Mourning has broken. Hearts are heavy with the news that the senior pastor of Coral Ridge Presbyterian Church has broken covenant with the wife of his youth. Assuredly, there are those from the spectator seats of the world cheering and jeering. But I suspect there are also those within the larger church who are entertaining a secret delight, whether it be out of envy or an “I told you so” attitude fueled by theological differences.
Here’s the statement released by the pastor to the Washington Post.

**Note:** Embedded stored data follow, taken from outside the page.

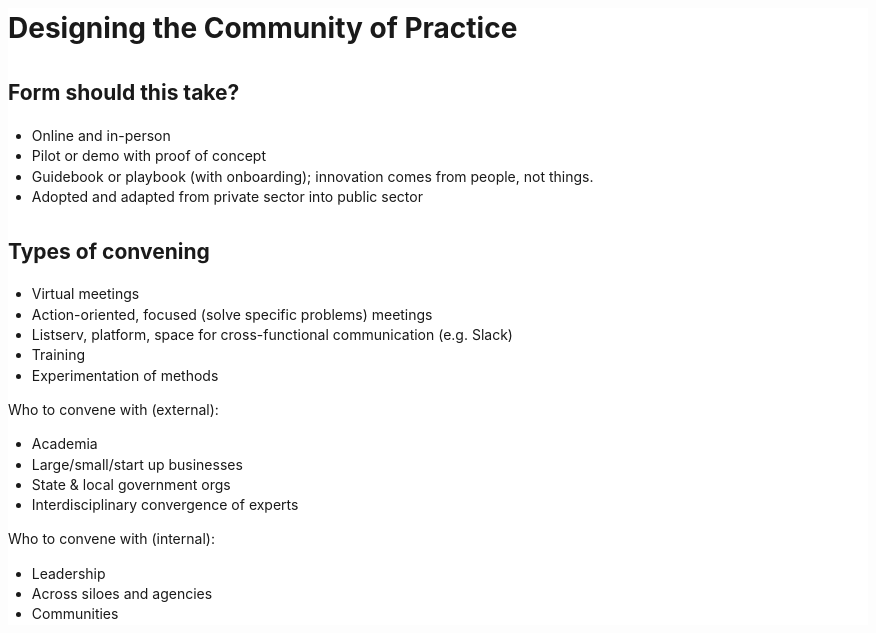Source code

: # Designing the Community of Practice

## Form should this take? 

- Online and in-person 
- Pilot or demo with proof of concept 
- Guidebook or playbook (with onboarding); innovation comes from people, not things. 
- Adopted and adapted from private sector into public sector 

## Types of convening 

- Virtual meetings 
- Action-oriented, focused (solve specific problems) meetings 
- Listserv, platform, space for cross-functional communication (e.g. Slack) 
- Training  
- Experimentation of methods 

Who to convene with (external):

- Academia 
- Large/small/start up businesses 
- State & local government orgs 
- Interdisciplinary convergence of experts 
  

Who to convene with (internal):

- Leadership 
- Across siloes and agencies 
- Communities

“I resigned from my position at Coral Ridge Presbyterian Church today due to ongoing marital issues. As many of you know, I returned from a trip a few months back and discovered that my wife was having an affair. Heartbroken and devastated, I informed our church leadership and requested a sabbatical to focus exclusively on my marriage and family. As her affair continued, we separated. Sadly and embarrassingly, I subsequently sought comfort in a friend and developed an inappropriate relationship myself. Last week I was approached by our church leaders and they asked me about my own affair. I admitted to it and it was decided that the best course of action would be for me to resign. Both my wife and I are heartbroken over our actions and we ask you to pray for us and our family that God would give us the grace we need to weather this heart wrenching storm. We are amazingly grateful for the team of men and women who are committed to walking this difficult path with us. Please pray for the healing of deep wounds and we kindly ask that you respect our privacy.”
I have a mixed reaction to his statement. I laud the pastor outing himself in his adultery, but I cannot say the same about him outing his wife. It smacks of “The woman you gave to be with me, she gave me fruit of the tree, and I ate.”
Confession, however, is biblical, appropriate and necessary. David, a man after God’s own heart, found forgiveness for his adultery, compounded as it was by deceit and murder. Jesus came not for the righteous but the sinner. Confession owns up to being a sinner and an absolute need for the cleansing blood of Jesus Christ.
David speaks of coming out in Psalm 32. “I acknowledged my sin to you, and I did not cover my iniquity; I said, “I will confess my transgressions to the LORD,” and you forgave the iniquity of my sin” (Psalm 32:5). The gospel invites us to out ourselves, to be honest about our sin, to find forgiveness and healing.
I am not so naïve to think I understand much of anything from a press release, and that by one party. Only God knows whether the expression of regret proceeds from godly sorrow or the mourning of being caught. But I know that the gospel is not at stake and that it remains God’s remedy for sin’s guilt and power. I also know that we as the body of Christ need to pray against the efforts of the evil one to do harm to Christ’s sheep and the witness of His church.
No one who knows his own heart will be surprised at the sin of others. While we should not sin that grace might abound, we do want to hear Jesus’ grace-infused words to the woman caught in adultery: “Neither do I condemn you; go, and from now on sin no more” (John 8:11).
As for what happens next in the life of this pastor, let us pray, remembering for whose kingdom we contend.